Aniden, bir ıslık sesiyle, Han Sen eski bir yatın yüzdüğünü gördü. Han Sen sadece filmlerde böyle bir şey görmüştü.
Ji Yanran hemen Han Sen’in kollarında uzaklaştı. Yat iskeleye geldiğinde,25 yaşlarında genç bir adam bir kaç korumayla aşağı indi ve çifte doğru yürüdü.
Gülümseyen genç adam uzaktan Ji Yanran’a el salladı ”Ji Yanran, bizi en son ziyaret ettiğinden beri baya oldu”
”Kardeşim, şu anda askeri okul öğrencisiyim ve çok fazla zamanım yok” Ji Yanran Han Sen’e genç adamı tanıttı ”Bu benim okul arkadaşım Han Sen, bu da benim erkek kardeşim Ji Lingfeng”
”Kardeş” Han Sen Ji Lingfeng’e direkt seslendi.
Ji Yanran kızardı. Ji Lingfeng duraksadı ve gülümsedi ”Han Sen, sen okçuluk turnuvasında Jing Jiwu’yu yenen misin?”
”Evet, benim” Han Sen doğal bir şekilde söyledi.
”Çok etkileyici!
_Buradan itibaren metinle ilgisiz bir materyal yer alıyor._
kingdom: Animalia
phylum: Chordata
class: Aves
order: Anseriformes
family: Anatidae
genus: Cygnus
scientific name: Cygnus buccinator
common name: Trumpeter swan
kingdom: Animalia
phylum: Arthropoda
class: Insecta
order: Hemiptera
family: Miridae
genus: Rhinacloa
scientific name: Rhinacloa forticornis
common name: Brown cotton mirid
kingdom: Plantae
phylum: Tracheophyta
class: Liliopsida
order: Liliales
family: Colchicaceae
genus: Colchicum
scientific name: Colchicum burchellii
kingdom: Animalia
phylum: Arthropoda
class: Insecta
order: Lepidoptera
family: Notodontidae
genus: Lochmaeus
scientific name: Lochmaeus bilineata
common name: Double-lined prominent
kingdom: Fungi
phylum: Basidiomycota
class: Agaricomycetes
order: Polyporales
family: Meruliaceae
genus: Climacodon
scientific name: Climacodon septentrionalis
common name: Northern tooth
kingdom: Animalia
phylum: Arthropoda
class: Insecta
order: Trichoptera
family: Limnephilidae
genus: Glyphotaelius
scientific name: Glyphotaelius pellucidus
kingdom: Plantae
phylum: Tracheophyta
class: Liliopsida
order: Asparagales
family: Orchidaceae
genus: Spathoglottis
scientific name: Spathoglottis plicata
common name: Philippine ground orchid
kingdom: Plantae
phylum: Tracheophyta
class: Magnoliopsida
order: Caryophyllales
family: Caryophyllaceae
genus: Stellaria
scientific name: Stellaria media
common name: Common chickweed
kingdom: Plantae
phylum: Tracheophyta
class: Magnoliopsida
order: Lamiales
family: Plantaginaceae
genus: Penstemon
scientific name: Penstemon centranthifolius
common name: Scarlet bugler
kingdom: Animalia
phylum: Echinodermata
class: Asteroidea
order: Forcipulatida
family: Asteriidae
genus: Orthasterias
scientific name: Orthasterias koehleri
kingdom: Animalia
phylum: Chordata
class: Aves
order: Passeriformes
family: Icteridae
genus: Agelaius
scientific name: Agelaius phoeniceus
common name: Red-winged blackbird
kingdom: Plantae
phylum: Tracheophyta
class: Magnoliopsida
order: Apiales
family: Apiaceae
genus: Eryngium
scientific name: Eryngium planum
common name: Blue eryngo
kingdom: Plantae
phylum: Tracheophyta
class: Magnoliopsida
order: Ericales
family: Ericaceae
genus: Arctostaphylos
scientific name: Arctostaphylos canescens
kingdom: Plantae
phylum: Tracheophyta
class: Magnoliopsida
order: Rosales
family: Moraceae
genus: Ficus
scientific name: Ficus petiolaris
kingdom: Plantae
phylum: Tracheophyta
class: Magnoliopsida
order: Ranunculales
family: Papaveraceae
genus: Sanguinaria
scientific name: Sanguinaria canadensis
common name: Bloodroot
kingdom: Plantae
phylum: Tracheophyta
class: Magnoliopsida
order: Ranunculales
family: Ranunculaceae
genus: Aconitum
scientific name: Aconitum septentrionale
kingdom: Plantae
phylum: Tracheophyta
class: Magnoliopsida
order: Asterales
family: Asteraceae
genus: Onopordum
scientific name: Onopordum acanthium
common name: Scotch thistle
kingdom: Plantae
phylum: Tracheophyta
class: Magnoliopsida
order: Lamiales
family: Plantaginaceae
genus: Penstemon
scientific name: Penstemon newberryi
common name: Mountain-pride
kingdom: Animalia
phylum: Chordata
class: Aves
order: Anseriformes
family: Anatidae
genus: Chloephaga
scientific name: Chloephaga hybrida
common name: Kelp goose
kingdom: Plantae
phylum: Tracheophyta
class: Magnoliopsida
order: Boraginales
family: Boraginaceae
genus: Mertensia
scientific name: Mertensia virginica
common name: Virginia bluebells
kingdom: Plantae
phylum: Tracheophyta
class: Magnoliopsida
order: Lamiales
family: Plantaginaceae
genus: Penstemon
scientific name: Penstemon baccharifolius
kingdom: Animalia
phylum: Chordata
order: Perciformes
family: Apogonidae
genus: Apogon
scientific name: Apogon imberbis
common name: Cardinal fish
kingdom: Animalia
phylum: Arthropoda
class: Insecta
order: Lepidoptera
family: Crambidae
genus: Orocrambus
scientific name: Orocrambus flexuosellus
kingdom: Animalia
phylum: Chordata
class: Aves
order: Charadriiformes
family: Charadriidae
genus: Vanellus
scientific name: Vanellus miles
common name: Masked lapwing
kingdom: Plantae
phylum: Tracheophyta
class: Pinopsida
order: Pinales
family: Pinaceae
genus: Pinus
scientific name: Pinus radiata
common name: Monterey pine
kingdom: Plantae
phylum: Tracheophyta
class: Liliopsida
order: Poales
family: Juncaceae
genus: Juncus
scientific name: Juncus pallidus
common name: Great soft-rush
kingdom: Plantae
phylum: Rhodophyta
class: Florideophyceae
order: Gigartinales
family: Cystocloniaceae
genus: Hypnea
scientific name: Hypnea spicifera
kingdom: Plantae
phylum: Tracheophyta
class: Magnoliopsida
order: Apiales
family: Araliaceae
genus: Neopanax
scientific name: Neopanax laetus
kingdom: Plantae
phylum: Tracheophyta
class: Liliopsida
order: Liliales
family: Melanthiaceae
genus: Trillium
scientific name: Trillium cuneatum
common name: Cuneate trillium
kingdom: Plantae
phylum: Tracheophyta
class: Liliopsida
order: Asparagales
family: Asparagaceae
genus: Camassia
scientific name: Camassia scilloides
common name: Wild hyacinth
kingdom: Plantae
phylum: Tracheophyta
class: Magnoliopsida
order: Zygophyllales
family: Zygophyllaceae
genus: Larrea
Ji Yanran’ın seni buraya getirmesine şaşmamalı” Ji Lingfeng kız kardeşine bir bakış attı.
Ji Yanran kızardı ve surat astı ”Erkek kardeşim, bizi almaya mı geldin yoksa sohbet etmeye mi?”
”Daha sonra gemide konuşacağız” Ji Lingfeng gemiye çifti aldı ve daha sonra yat okyanusa doğru açıldı.
”Han Sen, içme oyunlarını biliyor musun?” Ji Lingfeng salonda oturdu ve Han Sen’in önüne iki şişe şarap koydu.
”Biraz” Han Sen bir gülümseme ile söyledi.